While M was gone I was not in the best of health. I've never experienced something so completely physical caused by something so emotional since. I was unable to eat normally. I would wake up in the morning with a nervous stomach ache. I would go to work at 9am and by 2:00 pm I was able to eat something. I would eat a small meal and most every day, I vomited it right back up.

Thinking back to it, it is quite inexplicable. It was a depression that I cannot rationally describe because looking back it seems quite ridiculous. It resulted in a 30 lb weight-loss that was actually quite obvious. I had been working while M was gone and had also gone back to attending graduate school. I was doing a Master's in Teaching, working my two Paramedic jobs and doing a short practicum for school. My luck was always that my Paramedic schedule was very flexible and that college schedules always give ample breaks.

It was the very next day that after my lashing out that M called me back. He said that he just wanted to let me know that he was flying into Montreal on January 13. He told me that he didn't care if I came or not, that he had a lot of "decisions to make" and that he would "find a way home" even if I didn't come, but that he thought I would want to know after such a long time.

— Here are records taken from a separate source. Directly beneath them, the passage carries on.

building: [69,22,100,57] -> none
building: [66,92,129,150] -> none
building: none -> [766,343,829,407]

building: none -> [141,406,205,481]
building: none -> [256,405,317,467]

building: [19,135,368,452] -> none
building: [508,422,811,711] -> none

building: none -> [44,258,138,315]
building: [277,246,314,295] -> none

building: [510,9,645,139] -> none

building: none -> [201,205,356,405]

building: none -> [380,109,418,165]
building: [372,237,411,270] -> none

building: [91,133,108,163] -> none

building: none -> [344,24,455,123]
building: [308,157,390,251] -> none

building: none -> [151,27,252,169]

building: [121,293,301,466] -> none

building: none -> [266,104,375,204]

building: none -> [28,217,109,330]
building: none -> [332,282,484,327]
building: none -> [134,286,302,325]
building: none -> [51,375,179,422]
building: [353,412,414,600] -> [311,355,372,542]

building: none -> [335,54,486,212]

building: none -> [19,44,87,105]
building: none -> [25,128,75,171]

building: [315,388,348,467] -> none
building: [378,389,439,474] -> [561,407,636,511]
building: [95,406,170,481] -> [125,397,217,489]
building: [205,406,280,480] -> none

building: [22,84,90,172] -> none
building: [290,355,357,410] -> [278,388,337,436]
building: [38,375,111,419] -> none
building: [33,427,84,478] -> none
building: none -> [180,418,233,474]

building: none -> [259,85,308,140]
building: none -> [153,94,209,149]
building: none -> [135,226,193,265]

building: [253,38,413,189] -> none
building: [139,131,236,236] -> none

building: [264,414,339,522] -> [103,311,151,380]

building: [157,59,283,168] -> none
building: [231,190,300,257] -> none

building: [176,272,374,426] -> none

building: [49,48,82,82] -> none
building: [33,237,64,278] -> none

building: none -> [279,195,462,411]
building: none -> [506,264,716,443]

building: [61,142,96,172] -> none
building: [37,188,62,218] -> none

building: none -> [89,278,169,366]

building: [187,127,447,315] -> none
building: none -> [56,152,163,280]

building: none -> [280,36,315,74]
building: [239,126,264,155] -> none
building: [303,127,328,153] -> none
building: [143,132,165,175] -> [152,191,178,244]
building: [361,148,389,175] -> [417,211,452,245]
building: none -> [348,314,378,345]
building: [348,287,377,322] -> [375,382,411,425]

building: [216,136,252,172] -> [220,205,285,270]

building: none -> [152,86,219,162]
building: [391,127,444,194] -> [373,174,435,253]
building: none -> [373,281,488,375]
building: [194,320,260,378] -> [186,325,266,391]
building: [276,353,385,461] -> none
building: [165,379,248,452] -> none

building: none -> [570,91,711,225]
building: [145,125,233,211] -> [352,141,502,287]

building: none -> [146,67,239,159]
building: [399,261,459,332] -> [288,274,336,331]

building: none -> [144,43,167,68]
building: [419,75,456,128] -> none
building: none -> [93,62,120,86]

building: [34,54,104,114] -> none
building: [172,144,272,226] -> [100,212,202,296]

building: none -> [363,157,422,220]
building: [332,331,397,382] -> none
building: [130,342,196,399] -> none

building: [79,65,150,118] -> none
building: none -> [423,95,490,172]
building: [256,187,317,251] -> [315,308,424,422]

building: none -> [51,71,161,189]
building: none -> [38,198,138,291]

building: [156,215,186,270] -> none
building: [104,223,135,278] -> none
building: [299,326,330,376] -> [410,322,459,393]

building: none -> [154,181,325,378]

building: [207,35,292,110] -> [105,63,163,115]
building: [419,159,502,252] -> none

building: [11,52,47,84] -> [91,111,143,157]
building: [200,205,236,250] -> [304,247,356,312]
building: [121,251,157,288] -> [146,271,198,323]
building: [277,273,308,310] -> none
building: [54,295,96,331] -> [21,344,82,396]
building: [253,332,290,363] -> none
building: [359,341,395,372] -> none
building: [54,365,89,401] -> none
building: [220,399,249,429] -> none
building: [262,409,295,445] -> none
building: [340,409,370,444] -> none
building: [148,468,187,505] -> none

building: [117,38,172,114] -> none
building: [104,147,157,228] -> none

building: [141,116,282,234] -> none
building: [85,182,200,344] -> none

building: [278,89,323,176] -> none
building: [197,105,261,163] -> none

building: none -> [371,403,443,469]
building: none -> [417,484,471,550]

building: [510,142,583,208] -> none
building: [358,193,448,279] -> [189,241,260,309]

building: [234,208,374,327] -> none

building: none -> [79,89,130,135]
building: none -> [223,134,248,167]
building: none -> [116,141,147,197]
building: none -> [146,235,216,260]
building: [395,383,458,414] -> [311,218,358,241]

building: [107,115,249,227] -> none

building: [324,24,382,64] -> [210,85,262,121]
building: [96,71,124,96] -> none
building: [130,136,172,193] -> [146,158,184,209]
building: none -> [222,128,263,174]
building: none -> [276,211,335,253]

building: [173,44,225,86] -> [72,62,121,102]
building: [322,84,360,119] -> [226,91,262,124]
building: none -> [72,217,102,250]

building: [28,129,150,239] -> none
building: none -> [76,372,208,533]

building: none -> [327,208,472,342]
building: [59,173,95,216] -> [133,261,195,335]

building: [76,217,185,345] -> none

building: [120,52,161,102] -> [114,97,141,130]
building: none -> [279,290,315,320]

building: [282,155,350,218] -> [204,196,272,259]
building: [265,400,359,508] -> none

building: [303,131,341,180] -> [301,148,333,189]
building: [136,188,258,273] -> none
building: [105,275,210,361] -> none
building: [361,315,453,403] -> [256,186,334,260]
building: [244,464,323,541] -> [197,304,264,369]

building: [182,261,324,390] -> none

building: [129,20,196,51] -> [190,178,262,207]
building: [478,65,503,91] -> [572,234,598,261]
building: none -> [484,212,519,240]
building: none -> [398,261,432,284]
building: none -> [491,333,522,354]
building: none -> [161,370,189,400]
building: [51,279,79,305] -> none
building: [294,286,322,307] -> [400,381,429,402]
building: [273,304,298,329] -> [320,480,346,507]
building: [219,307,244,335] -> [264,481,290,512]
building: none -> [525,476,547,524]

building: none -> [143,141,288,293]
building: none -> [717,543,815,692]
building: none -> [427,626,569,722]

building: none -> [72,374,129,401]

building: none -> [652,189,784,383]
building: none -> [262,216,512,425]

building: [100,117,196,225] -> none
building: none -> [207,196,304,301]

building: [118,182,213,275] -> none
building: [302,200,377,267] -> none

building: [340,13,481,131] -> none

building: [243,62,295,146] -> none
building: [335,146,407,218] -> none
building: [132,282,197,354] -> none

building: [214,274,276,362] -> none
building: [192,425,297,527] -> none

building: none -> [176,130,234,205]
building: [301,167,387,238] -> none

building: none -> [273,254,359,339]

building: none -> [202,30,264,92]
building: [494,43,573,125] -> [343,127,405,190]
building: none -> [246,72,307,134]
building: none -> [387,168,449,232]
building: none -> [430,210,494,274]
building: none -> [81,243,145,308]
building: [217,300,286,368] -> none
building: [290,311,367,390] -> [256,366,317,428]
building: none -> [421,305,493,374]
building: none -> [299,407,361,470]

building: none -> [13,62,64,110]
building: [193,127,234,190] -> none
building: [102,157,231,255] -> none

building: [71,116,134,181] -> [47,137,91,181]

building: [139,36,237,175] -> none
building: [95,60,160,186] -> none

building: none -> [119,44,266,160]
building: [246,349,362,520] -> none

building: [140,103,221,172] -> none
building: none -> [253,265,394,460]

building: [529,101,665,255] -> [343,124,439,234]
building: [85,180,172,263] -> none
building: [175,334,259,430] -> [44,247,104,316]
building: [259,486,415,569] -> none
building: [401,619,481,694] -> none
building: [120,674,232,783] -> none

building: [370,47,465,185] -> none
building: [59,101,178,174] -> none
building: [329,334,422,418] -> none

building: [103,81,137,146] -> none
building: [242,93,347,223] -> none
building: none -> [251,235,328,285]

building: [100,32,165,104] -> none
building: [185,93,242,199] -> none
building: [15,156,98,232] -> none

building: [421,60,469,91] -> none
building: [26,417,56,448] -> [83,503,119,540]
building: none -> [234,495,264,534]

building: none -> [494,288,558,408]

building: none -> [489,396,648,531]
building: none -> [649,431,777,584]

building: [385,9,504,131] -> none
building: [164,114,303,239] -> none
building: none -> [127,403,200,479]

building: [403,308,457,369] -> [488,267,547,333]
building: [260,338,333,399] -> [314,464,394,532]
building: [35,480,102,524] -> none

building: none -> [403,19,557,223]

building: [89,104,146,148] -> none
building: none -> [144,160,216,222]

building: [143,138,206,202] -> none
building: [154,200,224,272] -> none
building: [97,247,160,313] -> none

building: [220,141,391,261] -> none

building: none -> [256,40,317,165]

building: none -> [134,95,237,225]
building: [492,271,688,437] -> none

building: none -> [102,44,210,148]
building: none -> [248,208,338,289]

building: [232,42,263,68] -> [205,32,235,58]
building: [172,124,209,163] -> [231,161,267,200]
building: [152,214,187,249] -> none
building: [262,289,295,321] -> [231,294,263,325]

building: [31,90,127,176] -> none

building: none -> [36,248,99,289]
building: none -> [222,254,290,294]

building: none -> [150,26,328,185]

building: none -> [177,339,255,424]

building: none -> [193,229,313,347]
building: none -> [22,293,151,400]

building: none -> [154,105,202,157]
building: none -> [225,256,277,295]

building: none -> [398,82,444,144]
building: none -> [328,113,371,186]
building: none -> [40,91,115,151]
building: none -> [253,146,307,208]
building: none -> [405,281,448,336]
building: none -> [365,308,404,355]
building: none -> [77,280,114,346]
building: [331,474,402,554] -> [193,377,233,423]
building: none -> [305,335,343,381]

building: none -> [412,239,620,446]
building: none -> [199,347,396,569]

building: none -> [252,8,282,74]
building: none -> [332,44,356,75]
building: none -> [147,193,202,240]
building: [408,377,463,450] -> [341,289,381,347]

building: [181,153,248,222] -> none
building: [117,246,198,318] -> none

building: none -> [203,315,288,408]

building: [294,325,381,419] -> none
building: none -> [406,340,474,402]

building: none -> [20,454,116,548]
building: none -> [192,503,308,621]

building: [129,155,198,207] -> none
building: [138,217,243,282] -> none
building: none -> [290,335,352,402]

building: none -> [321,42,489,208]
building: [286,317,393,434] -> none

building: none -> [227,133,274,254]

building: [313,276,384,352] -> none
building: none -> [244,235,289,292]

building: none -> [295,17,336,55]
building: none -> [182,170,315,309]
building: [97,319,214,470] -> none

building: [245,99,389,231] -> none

It was obvious to me that this was his way of making a plea. We talked for a few minutes and I told him that I would be there. I was quite afraid that he was going to let me down again, but at the same time, I could not refuse. It was completely impossible. I had waited too long and dreamt too often of seeing him again. The things I said the day before were clouding us both, as was the obvious overhanging of the past five months. Nonetheless, I again rearranged my schedule and planned for a week of travel time. I knew that he would come back home with me. There was no doubt in my mind.